Vous croulez chaque jour sous le courrier dont il semblerait qu’il se dédouble, se multiplie, s’entasse, envahissant notre espace de travail, Qu’il soit électronique ou papier, le courrier doit être géré de façon extrêmement rigoureuse.

Dépouillement du courrier, recherche des adresses pour mailing, vérification des coordonnées, mise sous pli, nettoyage de la boîte mail : élimination des spams, classements dans les dossiers dédiés : la gestion du courrier peut être une véritable galère.
Il suffit de compter le nombre de mails envoyés et reçus par jour, dans une entreprise pour réaliser l’importance de ce flux d’informations. « Malheureusement, constate le site http://www.portail-entreprises-idf.fr, il n’est jamais simple de parler d’optimisation de gestion de courrier, la réflexion s’arrêtant souvent à une simple numérisation des courriers importants, ou impression de certains e-mails. »

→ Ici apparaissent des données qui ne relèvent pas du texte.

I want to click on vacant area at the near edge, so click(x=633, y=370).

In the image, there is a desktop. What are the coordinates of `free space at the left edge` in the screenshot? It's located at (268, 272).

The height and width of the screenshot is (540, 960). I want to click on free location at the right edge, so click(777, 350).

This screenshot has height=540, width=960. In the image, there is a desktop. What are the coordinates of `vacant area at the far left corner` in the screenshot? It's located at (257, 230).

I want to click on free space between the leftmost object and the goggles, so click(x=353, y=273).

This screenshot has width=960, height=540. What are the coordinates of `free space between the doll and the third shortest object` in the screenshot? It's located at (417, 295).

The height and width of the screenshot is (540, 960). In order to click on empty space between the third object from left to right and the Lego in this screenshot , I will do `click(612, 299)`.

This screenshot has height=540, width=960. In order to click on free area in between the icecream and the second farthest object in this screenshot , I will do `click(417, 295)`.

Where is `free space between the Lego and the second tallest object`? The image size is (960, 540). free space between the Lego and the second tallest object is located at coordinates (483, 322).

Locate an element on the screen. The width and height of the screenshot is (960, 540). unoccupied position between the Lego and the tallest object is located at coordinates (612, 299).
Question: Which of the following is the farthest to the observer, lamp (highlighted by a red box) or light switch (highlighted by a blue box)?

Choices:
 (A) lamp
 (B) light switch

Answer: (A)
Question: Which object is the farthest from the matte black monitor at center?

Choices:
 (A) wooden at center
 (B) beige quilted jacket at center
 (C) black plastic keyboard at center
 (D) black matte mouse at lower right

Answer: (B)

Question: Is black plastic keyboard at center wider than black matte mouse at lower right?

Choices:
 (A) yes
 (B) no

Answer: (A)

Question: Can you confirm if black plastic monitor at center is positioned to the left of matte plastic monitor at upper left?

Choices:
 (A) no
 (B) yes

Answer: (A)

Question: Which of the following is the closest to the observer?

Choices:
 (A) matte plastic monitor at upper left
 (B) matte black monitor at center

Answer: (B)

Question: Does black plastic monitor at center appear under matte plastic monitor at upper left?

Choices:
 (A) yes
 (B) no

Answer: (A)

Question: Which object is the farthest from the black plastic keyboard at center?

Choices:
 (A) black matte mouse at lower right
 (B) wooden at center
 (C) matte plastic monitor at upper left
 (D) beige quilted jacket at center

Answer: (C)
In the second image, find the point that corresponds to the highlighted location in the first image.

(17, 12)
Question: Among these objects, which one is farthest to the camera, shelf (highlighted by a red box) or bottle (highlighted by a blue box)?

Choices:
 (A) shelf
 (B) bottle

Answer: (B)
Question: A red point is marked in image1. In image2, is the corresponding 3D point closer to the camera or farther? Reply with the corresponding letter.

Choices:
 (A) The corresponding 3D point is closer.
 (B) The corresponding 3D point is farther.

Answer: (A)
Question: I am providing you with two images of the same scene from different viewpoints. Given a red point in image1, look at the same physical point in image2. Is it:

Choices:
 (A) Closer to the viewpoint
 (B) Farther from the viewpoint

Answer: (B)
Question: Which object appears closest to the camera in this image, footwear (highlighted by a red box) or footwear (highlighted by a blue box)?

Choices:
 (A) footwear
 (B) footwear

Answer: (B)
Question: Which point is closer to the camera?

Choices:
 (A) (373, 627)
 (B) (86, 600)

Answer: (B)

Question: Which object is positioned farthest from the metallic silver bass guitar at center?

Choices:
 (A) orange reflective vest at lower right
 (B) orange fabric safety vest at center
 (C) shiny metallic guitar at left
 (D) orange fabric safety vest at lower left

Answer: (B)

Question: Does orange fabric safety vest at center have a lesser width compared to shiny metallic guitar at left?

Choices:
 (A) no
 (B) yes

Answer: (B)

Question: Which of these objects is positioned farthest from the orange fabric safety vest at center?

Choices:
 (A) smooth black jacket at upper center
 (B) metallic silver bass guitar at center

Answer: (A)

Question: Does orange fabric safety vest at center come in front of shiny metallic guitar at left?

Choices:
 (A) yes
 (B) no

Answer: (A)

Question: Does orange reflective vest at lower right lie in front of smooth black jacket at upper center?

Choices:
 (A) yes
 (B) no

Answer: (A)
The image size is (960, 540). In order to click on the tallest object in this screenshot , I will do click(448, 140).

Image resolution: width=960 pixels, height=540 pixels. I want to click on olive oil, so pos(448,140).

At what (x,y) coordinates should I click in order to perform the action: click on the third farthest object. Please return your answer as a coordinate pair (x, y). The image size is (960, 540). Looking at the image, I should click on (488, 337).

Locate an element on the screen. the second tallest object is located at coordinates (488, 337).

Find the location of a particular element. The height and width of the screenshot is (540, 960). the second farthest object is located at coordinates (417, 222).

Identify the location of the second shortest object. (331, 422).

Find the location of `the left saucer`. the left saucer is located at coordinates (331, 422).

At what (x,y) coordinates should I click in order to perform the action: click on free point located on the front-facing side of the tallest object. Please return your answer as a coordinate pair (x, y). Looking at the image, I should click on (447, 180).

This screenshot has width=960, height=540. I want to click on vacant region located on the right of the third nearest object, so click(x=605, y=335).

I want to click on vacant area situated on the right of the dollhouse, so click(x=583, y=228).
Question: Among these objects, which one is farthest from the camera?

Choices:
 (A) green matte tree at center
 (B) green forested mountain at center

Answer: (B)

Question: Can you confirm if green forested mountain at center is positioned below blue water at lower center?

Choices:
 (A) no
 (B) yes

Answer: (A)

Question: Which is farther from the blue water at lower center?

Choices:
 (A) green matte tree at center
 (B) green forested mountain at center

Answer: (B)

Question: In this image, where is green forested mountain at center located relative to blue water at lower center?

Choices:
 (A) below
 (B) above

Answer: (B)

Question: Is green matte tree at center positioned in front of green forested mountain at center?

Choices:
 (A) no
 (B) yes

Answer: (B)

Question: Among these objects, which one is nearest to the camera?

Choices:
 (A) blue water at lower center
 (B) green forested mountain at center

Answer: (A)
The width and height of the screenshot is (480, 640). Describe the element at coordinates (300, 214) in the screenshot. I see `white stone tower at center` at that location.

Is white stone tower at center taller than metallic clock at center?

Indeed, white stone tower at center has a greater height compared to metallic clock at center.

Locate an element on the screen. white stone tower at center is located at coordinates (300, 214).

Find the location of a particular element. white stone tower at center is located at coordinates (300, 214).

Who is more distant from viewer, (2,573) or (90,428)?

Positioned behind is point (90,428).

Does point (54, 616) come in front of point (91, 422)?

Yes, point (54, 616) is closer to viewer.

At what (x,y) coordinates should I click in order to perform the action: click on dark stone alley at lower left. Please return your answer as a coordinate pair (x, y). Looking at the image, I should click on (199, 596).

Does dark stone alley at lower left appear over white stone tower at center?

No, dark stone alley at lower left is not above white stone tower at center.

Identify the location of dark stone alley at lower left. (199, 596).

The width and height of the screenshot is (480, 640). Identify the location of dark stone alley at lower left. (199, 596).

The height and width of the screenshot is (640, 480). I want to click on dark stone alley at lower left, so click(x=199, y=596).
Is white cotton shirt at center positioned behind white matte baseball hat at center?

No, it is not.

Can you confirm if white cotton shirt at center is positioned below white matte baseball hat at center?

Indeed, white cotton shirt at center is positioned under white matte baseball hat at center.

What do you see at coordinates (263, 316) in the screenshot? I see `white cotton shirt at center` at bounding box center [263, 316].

Comment se sortir de la galère du traitement des mille et un courriers ?

Le blog tilekol.org se base sur quatre concepts ; le contexte, le rangement, le classement et l’archivage pour dessiner une méthode simple et efficace. Il faut également comprendre que le classement s’applique à la fois aux documents réels et aux documents virtuels. Il s’agit de traiter l’information qu’ils contiennent, le fait qu’ils soient en papier ou affichés à l’écran, c’est pratiquement la même chose.
Voici ensuite de précieux principes énoncés par le blog sorganiser-facile.com :
Quand je garde un papier, je sais pourquoi je le garde. Ce n’est pas une solution par défaut, parce que je n’aurais pas osé le jeter ou parce que je n’aurais pas encore décidé quoi en faire. Chaque papier a un emplacement possible et un seul.
Pas de rubrique « divers », « je ne sais pas », « autres », « je verrai plus tard (sans savoir quand arrivera ce « plus tard »)
Chaque chemise cartonnée doit avoir un nom. Je ne me fie pas uniquement à sa couleur.
Le nom de la chemise correspond exactement à ce qu’elle contient. Je n’hésite pas à bien préciser le titre. On n’est pas limité en nombre de caractères.
Si j’ai suffisamment de chemises d’une même catégorie, je les place dans un porte-revue avec une étiquette qui reprend le titre des chemises.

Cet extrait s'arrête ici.